Spotting the Character: How to Collect Elements of Characterisation in Literary Texts?
What is a literary character made of? To this question, a pragmatic answer is to say that it exists as a result of a chain of different linguistic elements, scattered throughout the text. The aim of this paper is to propose a digital method for collecting these elements, so as to analyse their nature, to observe their repartition in texts, and, ultimately, to contribute to a deeper understanding of the functions the literary device called “character” assumes in a text.
Projects dedicated to named-entity recognition put a great deal of effort into using Natural Language Processing (NLP) techniques for identifying names of people, places and organisations mentioned in various types of discourses, especially political ones, as well as the co-referential chains built on the basis of these names. However, in spite of important advances in the field, much remains to be done in order to train the computer to link correctly various phrases referring to the same entity, as well the pronouns pointing to it (see Schnedeker and Landragin, 2014). In our case, we are interested in such elements of a co-referential chain that bear characterization features, and this is, inevitably, a supplementary complication. In addition, we are interested in certain elements (eg. “his brother” in the phrase “John is his brother”) that are often left aside in named entity recognition, as performing another functions than strictly pointing towards an entity. Therefore, NLP techniques did not appear adapted to our needs.
We will therefore resort to “crowd-reading”, as another means, offered by the explosion of the digital sphere, to make sense from texts. Very similar to the crowdsourcing, the crowd-reading asks to benevolent contributors to annotate a document, bringing in their own view and understanding, instead of transcribing, or adding in information based on a (sometimes external) form of authority. Considering the nature of the work to be done, the crowd-reading appeared as a valid technique in our case.
In a first stage, we submitted a short text (Julio Cortazar “Continuidad de las parques”) to the manual annotation of a hundred students from our universities. This brought to the fore the sheer variety of elements considered to be participating to the characterization of a literary “person” (nouns and adjectives, of course, but verbs and adverbs too), as well as the need to dispose of a controlled vocabulary allowing to understand what kind of characterization each respondent attached to the various strings of characters selected as participating to this function.

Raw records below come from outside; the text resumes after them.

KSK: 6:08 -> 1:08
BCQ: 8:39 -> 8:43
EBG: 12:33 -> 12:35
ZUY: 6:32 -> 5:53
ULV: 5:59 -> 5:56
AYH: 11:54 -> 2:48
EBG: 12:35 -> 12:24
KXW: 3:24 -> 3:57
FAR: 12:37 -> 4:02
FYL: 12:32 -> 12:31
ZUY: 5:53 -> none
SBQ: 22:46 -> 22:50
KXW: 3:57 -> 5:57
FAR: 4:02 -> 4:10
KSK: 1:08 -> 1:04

In a second phase, we have decided to build an interface, offering a more ergonomic experience to our respondents, and allowing us to extract automatically the linguistic elements selected, as well as to group them by categories. Built with XML Mind, this interface is in fact based on a text lightly encoded with TEI tags, in which our respondents add, every time they select a string of characters, an
a @key attribute, defined by each respondent every time he or she encounters a new character. The keys are subsequently available for reuse in the rest of the text. We expect the number of keys to vary considerably from a reader to another.
an @ana attribute, with a set of constrained values. Based on another project of character analysis, these values have been defined in Galleron, 2017, and cover aspects such as the ontological type of a character, its sex, age, family position, nationality, occupation, and so on.

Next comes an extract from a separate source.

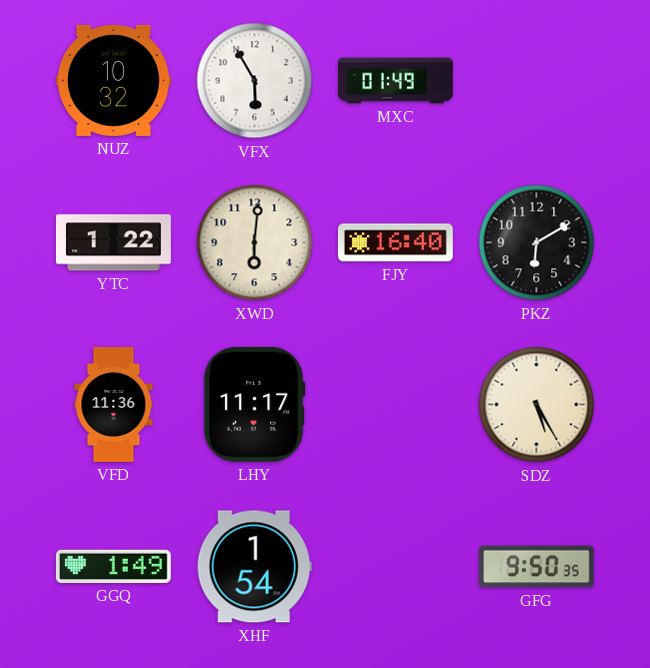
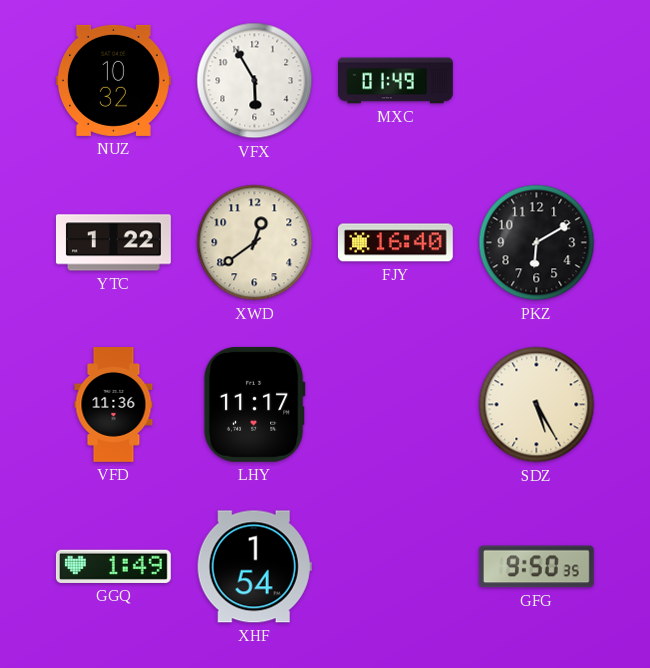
XWD: 6:01 -> 12:39
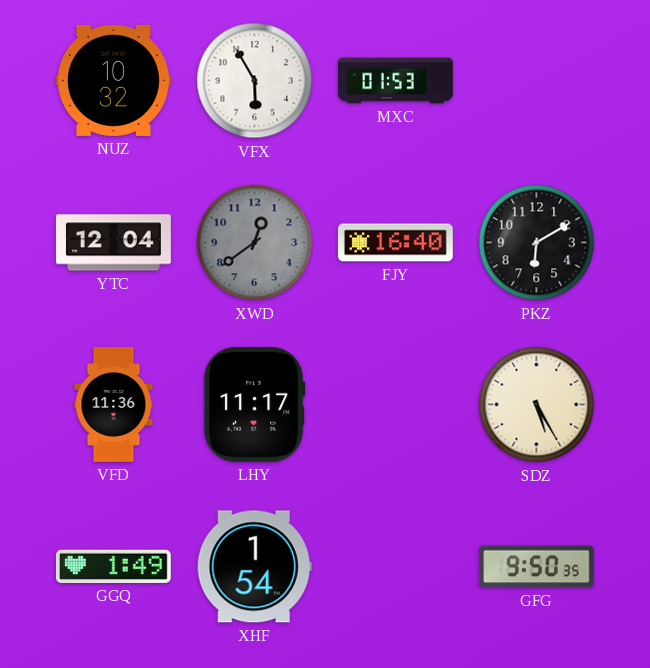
MXC: 01:49 -> 01:53
YTC: 1:22 -> 12:04
XWD dial: cream -> grey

The text submitted to annotation has been changed for this second experience: it concerns now the “Jardin aux sentiers qui bifurquent” (“Jardín de los senderos que se bifurcan”) by Jorge Luis Borges. At the date of this proposal, the second campaign of crowd-reading has not started yet. We'll have a significant number of answers before the DH conference. Our respondents will be recruited again amongst the students enrolled in literary studies in our universities: while they have a certain level of training in linguistics, literature and poetics, so as to be able to recognise the type of linguistic elements we look for, their reading still remains close of the “non-informed”, “amateur” reading of the "man in the street" (see Dufays, 205).
The results will be analysed so as to observe what kind of linguistic units have been identified most often, and what kind of values of the @ana attribute have been mobilised most often. We will further discuss the divergences between the selected elements, and those we were expecting to be selected. This will allow us, on the one hand, to suggest a possible use of our interface as a remediation tool in literary studies, for students with difficulties in extracting pertinent information from a text, so as to respond a specific task. On the other hand, we will advance an hypothesis about the observed distribution of the most frequent elements of characterization, that are far to appear where, intuitively, one would expect them to be grouped together (so as to “introduce” the character) as shown by our first campaign of crowd-reading, and by our own annotation endeavours.
- Dufays, Jean-Louis, Gemenne, Louis, et Ledur, Dominique (2005). Pour une lecture littéraire. Histoire, théories, pistes pour la classe, Bruxelles: De Boeck – Duculot.
- Galleron, Ioana (2017). Conceptualisation of theatrical characters in the digital paradigm: needs, problems and foreseen solutions. Human and Social studies, De Gruyter. 6: 1 ( Published Online : 2017-04-18 | DOI: https://doi.org/10.1515/hssr-2017-0007).
- Schenedeker, Catherine; Landragin, Frédéric (2014). Les chaînes de référence: présentation. Langages, 3:145, 3-22.